ParserPlayground partial internals update - Wikitext-l

29 Sep 2011

I'm starting to take some more time away from helping the general MediaWiki
1.18 development and get back to the JavaScript back-end parser
experiments[1] that'll power the initial testing of the visual editor's work
on existing pages.

[1] http://www.mediawiki.org/wiki/Extension:ParserPlayground

I've made some progress[2] on in-tree template expansion, modeled on parts
of PPFrame::expand[3], Parser::argSubstitution[4] and
Parser::braceSubstitution[5] from the current MediaWiki parser.
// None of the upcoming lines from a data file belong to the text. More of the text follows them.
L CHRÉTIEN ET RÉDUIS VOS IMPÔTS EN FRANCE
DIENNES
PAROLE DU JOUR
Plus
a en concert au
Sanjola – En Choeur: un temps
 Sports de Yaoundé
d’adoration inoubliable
[2] http://www.mediawiki.org/wiki/Special:Code/MediaWiki/98393
[3]
http://svn.wikimedia.org/viewvc/mediawiki/trunk/phase3/includes/parser/Prep…
[4]
http://svn.wikimedia.org/viewvc/mediawiki/trunk/phase3/includes/parser/Pars…
[5]
http://svn.wikimedia.org/viewvc/mediawiki/trunk/phase3/includes/parser/Pars…

There are two key differences between this in-progress code and how the
stock parser does it:

1) The stock parser expands a preprocessor node tree as it flattens it into
another string (eg for later parsing steps on the compound markup) -- the
experimental parser produces another node tree.

Later-stage parsing will deal with re-assembling start and end tokens when
producing HTML or other output, but within the tree structure instead of a
flat stream of string tokens -- that'll let output know how to mark where
pieces of output came from in the input so they can be hooked up to editing
activation.

2) Operations like fetching a template from the network are inherently
asynchronous in a JavaScript environment, so the iteration loop uses a
closure function to 'suspend' itself, calling back into the function when
the async operation completes.

Currently this is fairly naive and suspends the entire iterator, meaning
that all work gets serialized and every network round-trip will add wait
time. A smarter next step could be to keep on iterating over other nodes,
then come back to the one that was waiting when it's ready -- this could be
a win when working with many templates and high network latency. (Another
win can be to pre-fetch things you know you're going to need in bulk!)

I'm actually a bit intrigued by the idea of more aggressive asynchronous
work on the PHP-side code now; while latency is usually low within the data
center, things still add up. Working with multiple data centers for failover
and load balancing may make it more likely for Wikimedia's own sites to
experience slow data fetches, and things like InstantCommons[6] can already
require waiting for potentially slow remote data fetches on third-party
sites using shared resources over the internet.

[6] http://www.mediawiki.org/wiki/InstantCommons

Alas we can't just take JavaScript-modeled async code and port it straight
to PHP, but PHP does let you do socket i/o and select() and whatnot and
could certainly do all sorts of networked requests in background during
other CPU operations.

This is still very much in-progress code (and in-progress data structure),
but do feel free to take a peek over and give feedback. :)

-- brion vibber (brion @ wikimedia.org / brion @ pobox.com)